Il discorso della migrazione affronta due piani: uno ontologico, l'altro storico e si fa spazio tra una serie di termini giuridici attuali, ma non immutabili.
La situazione oltre i pro e i contro, si riduce al solo quesito: noi come esseri umani teniamo più alla libertà o al diritto di proprietà?
E non è la proprietà che ti rende libero. Perché non è mai il padrone che possiede la cosa, ma è sempre il padrone che è schiavo del bisogno di quella cosa: nell'anima del servo si nasconde l’anima del padrone, scriveva Hegel nel 1807.
Cosa è più importante la libertà o la proprietà? Questa è la domanda di cui la Storia ci chiederà conto. Ogni scelta ha poi delle conseguenze.
Da una parte bisogna ragionare, pensando a cosa sia nella sua generalità la vita dell'uomo e dall'altra dobbiamo ragionare nell'immanente, sulla realtà di oggi:
una è l'attitudine più naturale, libera e ovvia del diritto di ogni essere vivente a muoversi, qualsiasi restrizione andrebbe considerata alla stregua di un attentato alla libertà;
l'altra vede proprio l'immigrazione favorire l'egoismo e la miopia nazionalista, cioè la volontà di ridurre la mondializzazione e rallentare la delocalizzazione, anteponendo i propri cittadini. In che modo?
L'immigrazione, abbattendo il costo di determinata manodopera, oltre che abbassare i costi dei prodotti, potrebbe incentivare parte delle aziende che hanno trasferito le loro sedi, dove il costo di produzione è minore, a rientrare e così creare ulteriore lavoro.
Ora il discorso apre un altro punto: la conformazione dei governi attuali è frutto non di un'imposizione o di un complotto ai danni dei cittadini, ma piuttosto il distillato della cultura nazional-popolare media di uno Stato: la maggioranza dei suoi cittadini all'interno dei suoi confini. Quindi l'autoreferenziale e temuto complotto dei governi a danno dei cittadini, quali vantaggi potrebbero numerare, sarebbero delle società non più in grado di produrre classe politica adeguata e un'opinione pubblica critica e informata.
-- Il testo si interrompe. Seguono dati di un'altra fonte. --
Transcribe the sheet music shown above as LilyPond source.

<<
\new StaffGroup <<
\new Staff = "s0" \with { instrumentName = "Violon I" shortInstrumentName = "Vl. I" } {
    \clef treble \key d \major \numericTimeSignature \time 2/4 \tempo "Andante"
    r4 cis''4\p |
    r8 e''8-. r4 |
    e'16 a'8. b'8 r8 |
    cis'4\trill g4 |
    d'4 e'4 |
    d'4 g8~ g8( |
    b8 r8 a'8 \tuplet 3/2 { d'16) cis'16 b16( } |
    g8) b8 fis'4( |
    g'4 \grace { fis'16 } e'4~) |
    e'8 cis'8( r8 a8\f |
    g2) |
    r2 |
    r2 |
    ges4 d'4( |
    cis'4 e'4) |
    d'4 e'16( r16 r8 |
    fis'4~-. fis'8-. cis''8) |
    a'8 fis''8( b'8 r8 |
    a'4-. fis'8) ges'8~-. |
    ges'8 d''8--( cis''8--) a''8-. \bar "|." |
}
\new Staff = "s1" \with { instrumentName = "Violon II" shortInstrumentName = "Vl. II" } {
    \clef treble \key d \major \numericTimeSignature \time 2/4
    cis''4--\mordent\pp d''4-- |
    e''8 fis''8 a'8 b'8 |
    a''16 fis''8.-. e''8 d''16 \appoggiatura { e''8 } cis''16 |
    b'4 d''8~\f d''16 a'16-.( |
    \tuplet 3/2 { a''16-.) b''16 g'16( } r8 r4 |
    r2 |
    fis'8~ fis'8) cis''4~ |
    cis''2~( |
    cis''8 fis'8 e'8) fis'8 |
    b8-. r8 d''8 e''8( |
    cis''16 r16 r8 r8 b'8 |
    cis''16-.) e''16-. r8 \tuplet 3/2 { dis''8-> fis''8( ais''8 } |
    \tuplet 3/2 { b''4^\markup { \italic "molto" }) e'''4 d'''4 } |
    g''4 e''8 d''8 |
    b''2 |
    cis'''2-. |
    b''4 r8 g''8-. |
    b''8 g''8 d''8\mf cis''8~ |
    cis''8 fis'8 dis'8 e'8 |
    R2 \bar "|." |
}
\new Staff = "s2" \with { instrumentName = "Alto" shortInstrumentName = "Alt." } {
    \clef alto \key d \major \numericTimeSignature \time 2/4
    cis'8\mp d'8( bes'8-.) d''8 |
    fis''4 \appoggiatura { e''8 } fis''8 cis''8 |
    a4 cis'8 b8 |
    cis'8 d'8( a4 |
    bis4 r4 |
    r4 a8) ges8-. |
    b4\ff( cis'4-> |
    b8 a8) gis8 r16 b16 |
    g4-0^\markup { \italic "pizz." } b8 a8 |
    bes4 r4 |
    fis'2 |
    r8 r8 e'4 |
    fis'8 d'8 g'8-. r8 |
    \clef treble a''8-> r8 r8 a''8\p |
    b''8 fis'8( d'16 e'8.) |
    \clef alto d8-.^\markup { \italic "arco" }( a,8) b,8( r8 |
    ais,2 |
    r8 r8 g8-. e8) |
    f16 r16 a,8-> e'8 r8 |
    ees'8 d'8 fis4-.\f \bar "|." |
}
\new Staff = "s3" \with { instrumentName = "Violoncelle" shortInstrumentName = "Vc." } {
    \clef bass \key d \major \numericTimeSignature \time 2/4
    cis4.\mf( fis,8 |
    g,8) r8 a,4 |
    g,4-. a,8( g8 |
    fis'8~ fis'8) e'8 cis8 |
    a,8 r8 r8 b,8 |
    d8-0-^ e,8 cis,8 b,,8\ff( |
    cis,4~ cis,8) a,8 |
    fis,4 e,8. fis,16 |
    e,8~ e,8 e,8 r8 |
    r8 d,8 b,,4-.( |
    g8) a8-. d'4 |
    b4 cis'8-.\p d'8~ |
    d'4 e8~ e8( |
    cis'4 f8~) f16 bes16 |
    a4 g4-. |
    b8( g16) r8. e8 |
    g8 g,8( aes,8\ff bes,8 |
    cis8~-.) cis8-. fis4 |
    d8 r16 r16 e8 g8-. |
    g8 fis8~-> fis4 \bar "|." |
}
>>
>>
I confini sono conseguenze storiche di contese tra Stati, disegnati artificialmente, dopo guerre, scambi, conquiste, decisioni, imposizioni, spartizioni ecc. Lo Stato è una forma istituzionale di accordi in divenire. Non è sempre esistito e non esisterà per sempre.
Se la filosofia è l'arte del pensiero, lo Stato è la forma di quello che contiene.
Ecco perché "difendere le nostre coste", "sorvegliare le nostre coste" ecc, non ha senso. Le nostre coste quali sarebbero? La cultura italiana per la quale alcuni si battono, fino a negare la libertà di muoversi e vivere ad un'altra persona, quale sarebbe, come credono che questa si è formata, se non attraverso contaminazioni, integrazioni, convivenze, ispirazioni? Siamo figli di meticci e sangue misto. I ceppi dei nostri avi si perdono tra emigrati, migranti, profughi, schiavi, deportati, esuli, comandanti e pretori.
Pensare che l'uomo debba restare nel suo spazio legale e consentito, è assurdo. Bisognerebbe invece iniziare a rivendicare lo spazio pubblico della terra. Le possibilità di muoversi e interagire saranno sempre più esponenziali. La globalizzazione è il flutto dell'acquisizione di conoscenza, è figlia della tecnologia, la cultura classica moderna; ha ridotto il tempo, lo spazio e le difficoltà economiche del muoversi, ha fatto in modo che i contatti tra culture e popoli fossero sempre più frequenti e ricorrenti. Rimpiangere il passato o metterlo su di un piano morale superiore è inutile, significa nuotare controcorrente, la Storia travolge chiunque lo faccia. Il migrante è quel corpo concettuale che sta ridisegnando il concetto nuovo di cittadinanza.